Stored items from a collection
=-=-=

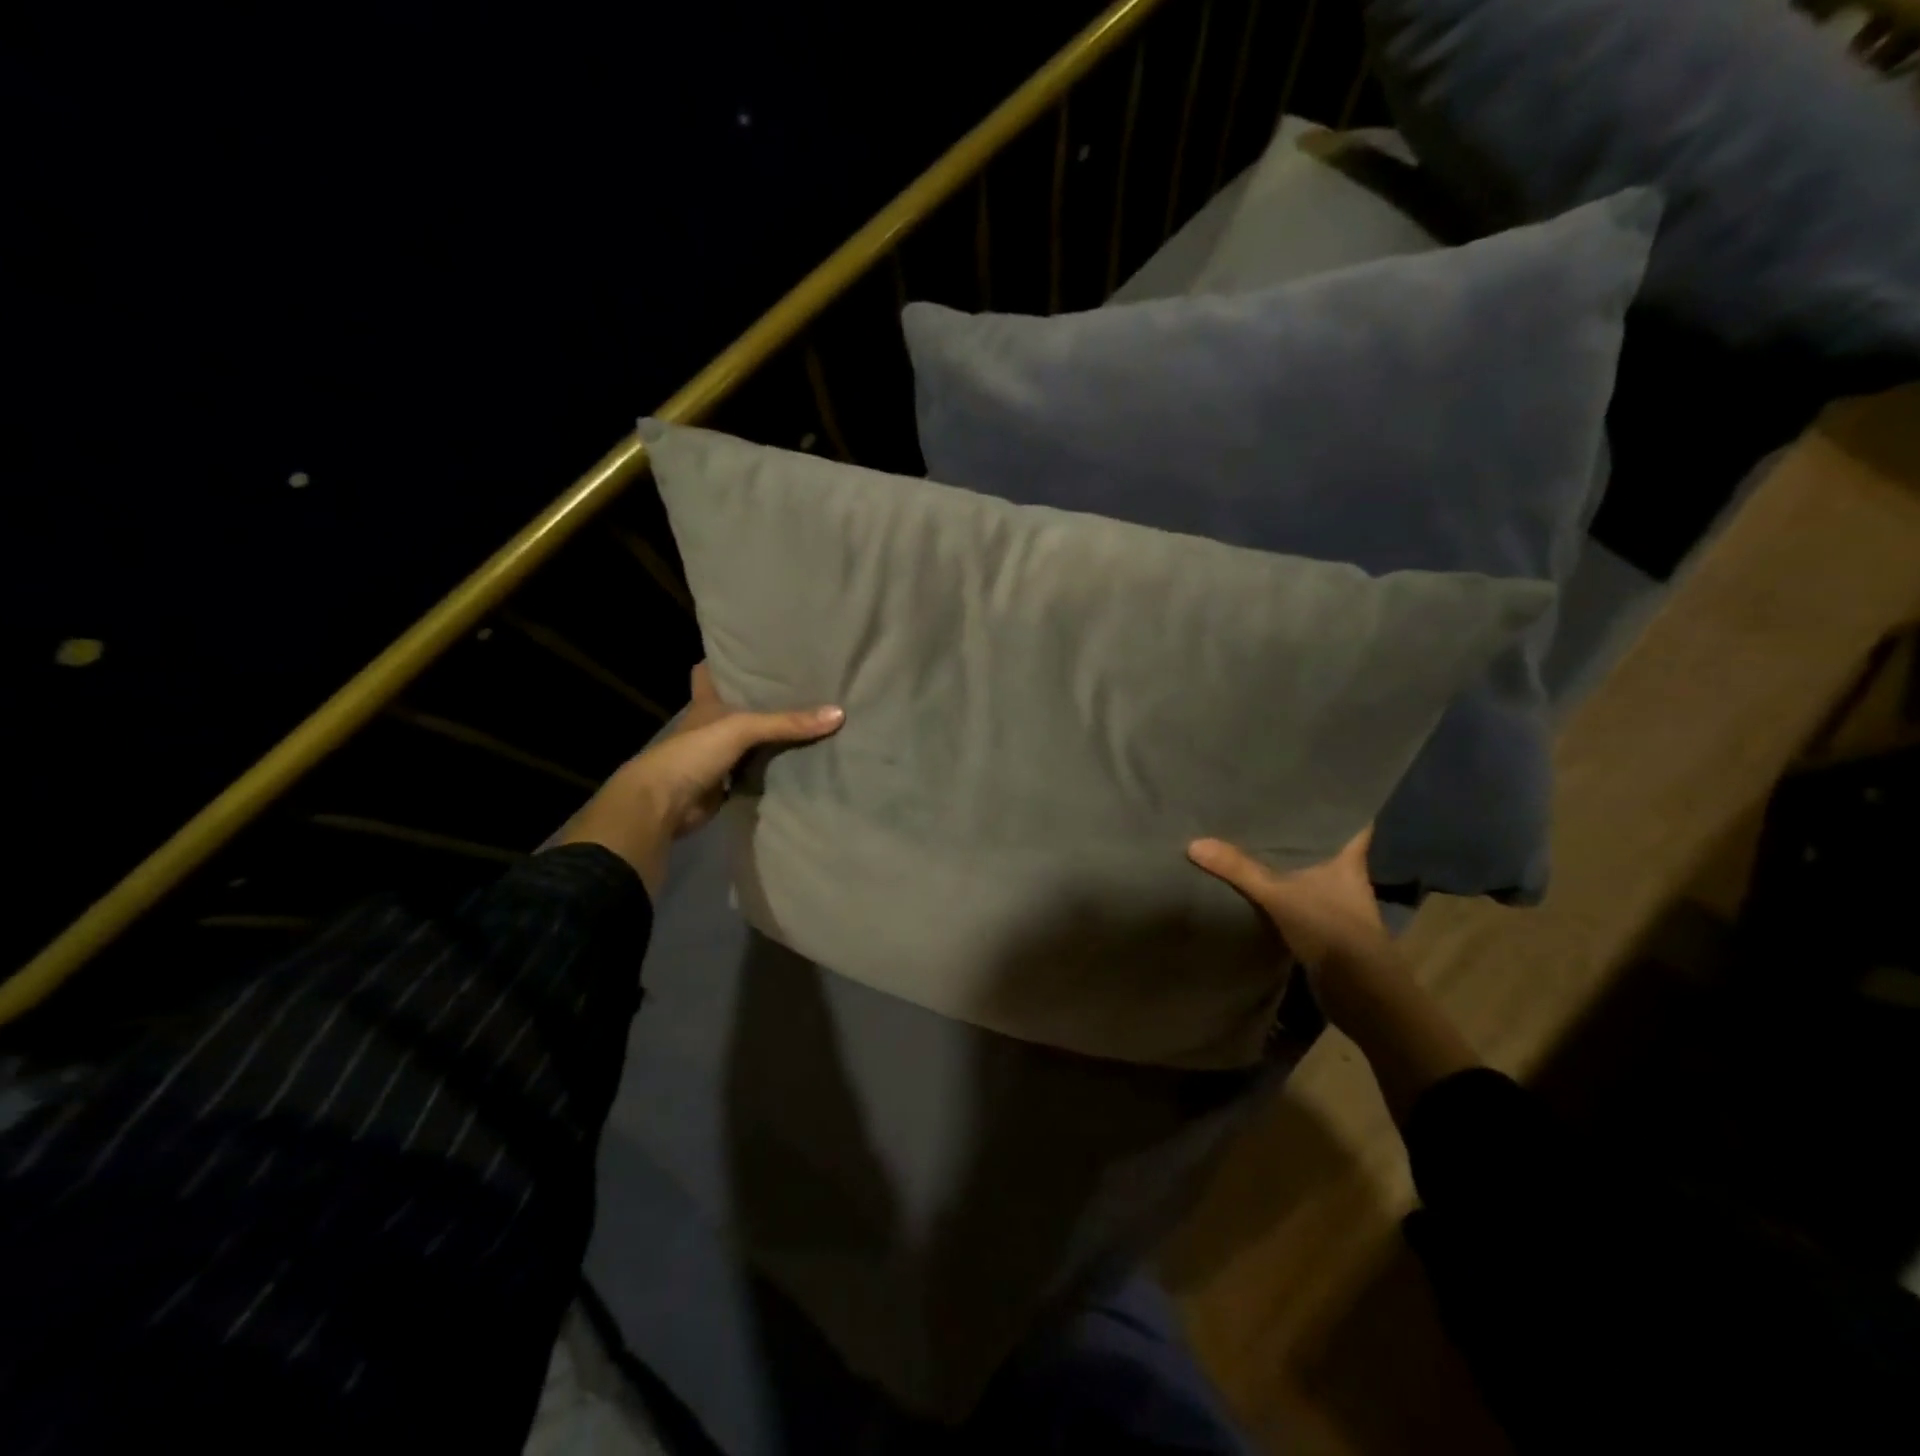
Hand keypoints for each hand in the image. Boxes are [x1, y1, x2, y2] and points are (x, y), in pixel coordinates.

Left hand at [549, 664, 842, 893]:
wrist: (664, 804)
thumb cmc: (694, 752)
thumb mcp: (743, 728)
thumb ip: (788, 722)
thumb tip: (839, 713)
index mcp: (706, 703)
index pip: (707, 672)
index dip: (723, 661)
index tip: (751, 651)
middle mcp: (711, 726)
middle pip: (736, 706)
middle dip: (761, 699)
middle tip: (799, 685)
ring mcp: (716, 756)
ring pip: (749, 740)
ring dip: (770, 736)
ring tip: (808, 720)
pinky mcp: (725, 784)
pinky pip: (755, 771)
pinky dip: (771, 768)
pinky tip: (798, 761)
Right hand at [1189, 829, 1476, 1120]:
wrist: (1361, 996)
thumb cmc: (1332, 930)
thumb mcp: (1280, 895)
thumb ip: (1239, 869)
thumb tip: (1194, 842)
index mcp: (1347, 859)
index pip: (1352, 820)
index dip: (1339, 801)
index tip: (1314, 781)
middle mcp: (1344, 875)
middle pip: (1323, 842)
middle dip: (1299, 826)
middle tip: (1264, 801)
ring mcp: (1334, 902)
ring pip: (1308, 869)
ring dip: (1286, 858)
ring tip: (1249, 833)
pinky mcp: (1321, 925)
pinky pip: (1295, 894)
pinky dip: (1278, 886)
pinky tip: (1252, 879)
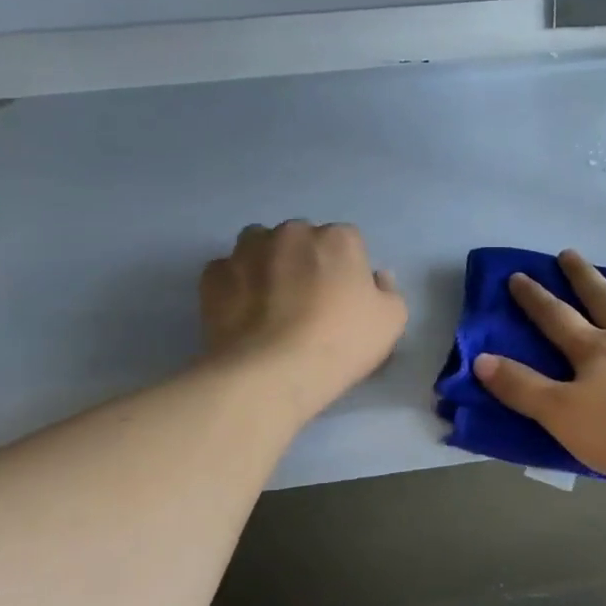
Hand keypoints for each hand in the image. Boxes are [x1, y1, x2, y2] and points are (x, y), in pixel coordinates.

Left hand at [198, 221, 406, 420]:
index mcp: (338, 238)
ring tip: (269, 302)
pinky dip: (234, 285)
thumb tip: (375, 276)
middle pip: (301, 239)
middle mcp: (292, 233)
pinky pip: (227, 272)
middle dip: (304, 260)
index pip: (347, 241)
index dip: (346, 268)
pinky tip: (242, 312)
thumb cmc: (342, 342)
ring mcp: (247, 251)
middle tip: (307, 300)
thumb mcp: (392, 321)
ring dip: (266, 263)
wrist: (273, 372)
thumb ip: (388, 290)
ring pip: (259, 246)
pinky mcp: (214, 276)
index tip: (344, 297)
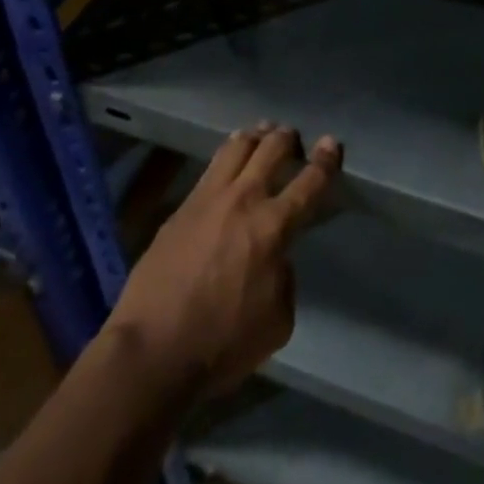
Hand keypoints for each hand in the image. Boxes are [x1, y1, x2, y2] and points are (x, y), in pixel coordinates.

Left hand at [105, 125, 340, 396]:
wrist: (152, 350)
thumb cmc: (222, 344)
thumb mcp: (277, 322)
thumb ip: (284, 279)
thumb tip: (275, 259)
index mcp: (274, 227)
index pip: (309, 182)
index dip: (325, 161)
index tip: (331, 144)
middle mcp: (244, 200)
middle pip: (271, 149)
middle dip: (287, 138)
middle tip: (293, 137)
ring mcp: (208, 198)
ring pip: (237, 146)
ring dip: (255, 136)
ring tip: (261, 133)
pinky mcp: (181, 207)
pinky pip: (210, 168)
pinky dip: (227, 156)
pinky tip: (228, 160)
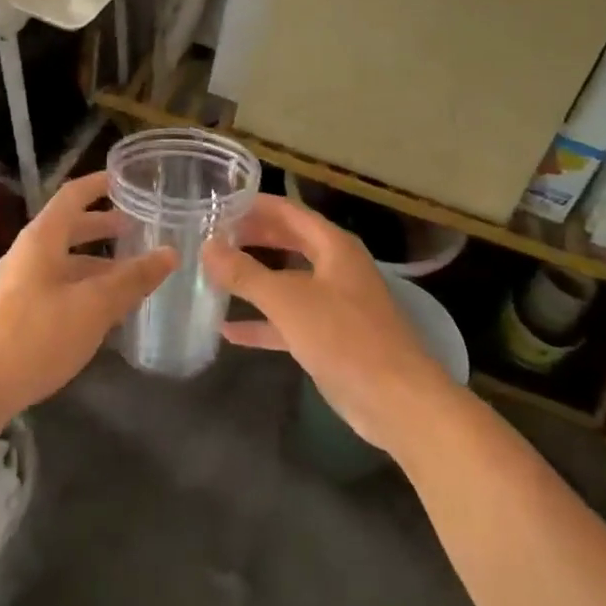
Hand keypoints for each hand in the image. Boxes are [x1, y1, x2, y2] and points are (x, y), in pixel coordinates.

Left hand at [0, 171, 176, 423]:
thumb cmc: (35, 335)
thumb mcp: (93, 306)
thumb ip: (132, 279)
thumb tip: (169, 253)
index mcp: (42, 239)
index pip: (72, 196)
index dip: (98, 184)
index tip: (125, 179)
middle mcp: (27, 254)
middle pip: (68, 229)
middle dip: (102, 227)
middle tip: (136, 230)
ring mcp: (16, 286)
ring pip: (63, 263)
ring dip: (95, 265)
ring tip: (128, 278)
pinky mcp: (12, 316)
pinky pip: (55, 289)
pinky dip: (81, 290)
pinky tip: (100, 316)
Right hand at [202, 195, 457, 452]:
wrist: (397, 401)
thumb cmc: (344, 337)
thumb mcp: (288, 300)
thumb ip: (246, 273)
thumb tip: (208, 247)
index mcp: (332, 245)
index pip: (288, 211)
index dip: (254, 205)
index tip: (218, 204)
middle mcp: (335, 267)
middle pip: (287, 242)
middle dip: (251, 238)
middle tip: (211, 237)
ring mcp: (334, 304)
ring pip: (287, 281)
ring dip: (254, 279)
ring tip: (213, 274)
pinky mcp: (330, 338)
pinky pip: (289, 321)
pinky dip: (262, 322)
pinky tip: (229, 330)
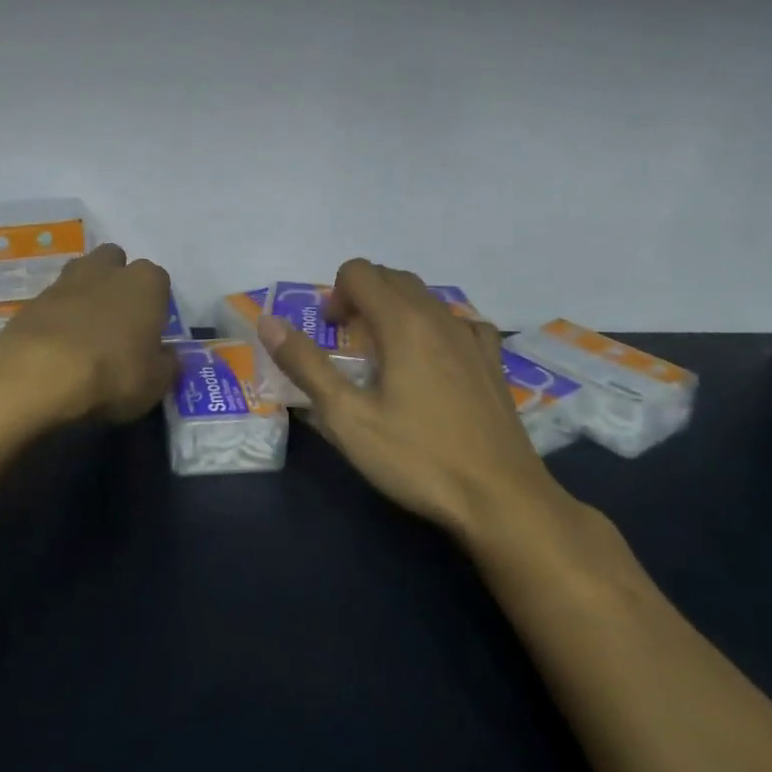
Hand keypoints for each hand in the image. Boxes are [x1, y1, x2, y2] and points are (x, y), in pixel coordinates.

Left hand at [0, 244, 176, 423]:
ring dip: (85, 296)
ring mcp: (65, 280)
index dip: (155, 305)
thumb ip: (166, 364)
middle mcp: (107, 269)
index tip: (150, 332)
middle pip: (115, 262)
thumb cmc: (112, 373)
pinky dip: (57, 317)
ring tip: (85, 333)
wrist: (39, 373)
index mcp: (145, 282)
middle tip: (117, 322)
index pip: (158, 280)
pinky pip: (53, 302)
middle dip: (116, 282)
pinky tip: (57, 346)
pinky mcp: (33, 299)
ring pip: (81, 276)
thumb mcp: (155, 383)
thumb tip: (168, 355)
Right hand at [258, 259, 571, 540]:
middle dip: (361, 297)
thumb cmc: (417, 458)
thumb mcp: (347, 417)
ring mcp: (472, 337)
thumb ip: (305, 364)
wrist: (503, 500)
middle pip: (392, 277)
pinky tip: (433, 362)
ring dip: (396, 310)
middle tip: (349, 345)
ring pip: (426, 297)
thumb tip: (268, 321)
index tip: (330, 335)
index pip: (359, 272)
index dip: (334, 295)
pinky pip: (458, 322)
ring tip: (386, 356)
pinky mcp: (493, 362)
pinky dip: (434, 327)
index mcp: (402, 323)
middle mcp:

=-=-=

[Task to carry out]:
Repeat the entries faithfully. Any picture gets left out.

[Answer to the exercise]:
Hand keypoints for each hand in the image. Boxes are [x1, y1, x2, y2] and points are (x, y), in pixel coordinates.

Left hand at [549, 664, 842, 893]:
wrist: (664, 804)
thumb cmc: (694, 752)
thumb mcp: (743, 728)
thumb ip: (788, 722)
thumb tip: (839, 713)
index mcp: (706, 703)
index pip: (707, 672)
index dip: (723, 661)
index tip: (751, 651)
middle mcp: (711, 726)
middle pip: (736, 706)
middle dip: (761, 699)
middle tip: (799, 685)
ring mcp: (716, 756)
ring pip: (749, 740)
ring dip: (770, 736)
ring tip: (808, 720)
pinky mcp: (725, 784)
pinky pip: (755, 771)
pinky dip: (771, 768)
pinky tip: (798, 761)
Right hand at [1189, 829, 1476, 1120]:
wrist: (1361, 996)
thumb cmc: (1332, 930)
thumb mcp: (1280, 895)
thumb ip: (1239, 869)
thumb tip: (1194, 842)
index mcp: (1347, 859)
index pip: (1352, 820)
index dip: (1339, 801)
index tip: (1314, 781)
middle mcp: (1344, 875)
middle pip: (1323, 842)
middle dip: (1299, 826)
middle tip: (1264, 801)
ring mcp: (1334, 902)
ring pip: (1308, 869)
ring dip: (1286, 858)
ring tip: (1249, 833)
pinky mcp: (1321, 925)
pinky pip: (1295, 894)
pinky dip: (1278, 886)
pinky tip: (1252, 879)
Hand keypoints for each hand in the image. Boxes are [x1, y1, x2, y2] and points are (x, y), in pixel coordinates.

Left hand at [198, 221, 406, 420]:
index mcp: (338, 238)
ring tip: (269, 302)
pinky dip: (234, 285)
thumb tip: (375, 276)
middle pip: (301, 239)
middle mcp: (292, 233)
pinky pip: (227, 272)
middle dip: (304, 260)
index pip: (347, 241)
index dip: (346, 268)
pinky tip: (242, 312)
thumb cmc: (342, 342)
ring mcp: (247, 251)
middle tip: (307, 300)
thumb mcp: (392, 321)
ring dip: (266, 263)
wrist: (273, 372)
thumb ip: (388, 290)
ring pip: (259, 246)
pinky mcp: (214, 276)
index tip: (344, 297)
Hand keypoints for each hand in the image. Boxes are [x1, y1, x2, y2] and points are (x, y), in pixel coordinates.

Left hand at [105, 125, 340, 396]:
wrist: (152, 350)
thumb cmc: (222, 344)
thumb mcp: (277, 322)
thumb ip: (284, 279)
thumb tip: (275, 259)
index mcp: (274, 227)
index pip: (309, 182)
index dip: (325, 161)
index tip: (331, 144)
middle mcp: (244, 200)
middle pip: (271, 149)
middle dip: (287, 138)
middle tip: (293, 137)
ring mcp: (208, 198)
ring pip: (237, 146)
ring dip: (255, 136)
ring tip: (261, 133)
pinky mcp: (181, 207)
pinky pip: (210, 168)
pinky dip: (227, 156)
pinky tip: (228, 160)
Hand keypoints for each hand in the image. Boxes are [x1, y1, x2, y2] and points are (x, y), in pixel coordinates.

Left hand at [0, 171, 176, 423]:
thumb cmc: (35, 335)
thumb mcp: (93, 306)
thumb ip: (132, 279)
thumb tip: (169, 253)
index mcp: (42, 239)
index pip: (72, 196)
index dip: (98, 184)
index tip: (125, 179)
middle mcp: (27, 254)
middle pip: (68, 229)
middle dip: (102, 227)
middle tip: (136, 230)
ring mcp: (16, 286)
ring pip: (63, 263)
ring dip: (95, 265)
ring tip: (128, 278)
pinky mcp: (12, 316)
pinky pip: (55, 289)
pinky dip: (81, 290)
pinky tip: (100, 316)
Right hand at [202, 195, 457, 452]:
wrist: (397, 401)
thumb cmc: (344, 337)
thumb mcp: (288, 300)
thumb ip: (246, 273)
thumb tip: (208, 247)
index mcp: (332, 245)
index pip: (288, 211)
index dip: (254, 205)
index tip: (218, 204)
middle mcp: (335, 267)
middle pip: (287, 242)
middle dip: (251, 238)
middle tip: (211, 237)
ring mcp: (334, 304)
ring pip: (287, 281)
ring dip: (254, 279)
ring tip: (213, 274)
pinky mcp: (330, 338)
pinky pip: (289, 321)
pinky dip: (262, 322)
pinky tip: (229, 330)
Hand keypoints for each hand in the image. Boxes are [x1, y1, x2, y2] and points are (x, y), in pixel coordinates.

Left hand at [0, 244, 176, 423]:
ring dip: (85, 296)
ring mcp: (65, 280)
index dip: (155, 305)
thumb ip: (166, 364)
middle mcp: (107, 269)
index tip: (150, 332)
middle pip: (115, 262)
thumb cmc: (112, 373)
pinky dip: (57, 317)
ring tip: (85, 333)
wrist: (39, 373)
index mcp: (145, 282)
middle tip: (117, 322)
index pip: (158, 280)
pinky pip: (53, 302)
middle dip: (116, 282)
pinky tip: (57, 346)
pinky mcp: (33, 299)
ring pip: (81, 276)
thumb mcp: (155, 383)
thumb tip: (168, 355)
Right hand at [258, 259, 571, 540]:
middle dip: (361, 297)
thumb cmc: (417, 458)
thumb mcp: (347, 417)
ring mcp: (472, 337)
thumb ip: (305, 364)
wrist: (503, 500)
middle pip: (392, 277)
pinky tip: (433, 362)
ring dip: (396, 310)
middle tip: (349, 345)
ring pip: (426, 297)
thumb tip: (268, 321)
index tip: (330, 335)
index pip: (359, 272)
index dip: (334, 295)
pinky pip: (458, 322)
ring tip: (386, 356)
pinky mcp: (493, 362)
pinky dip: (434, 327)
index mcp: (402, 323)
middle mcp:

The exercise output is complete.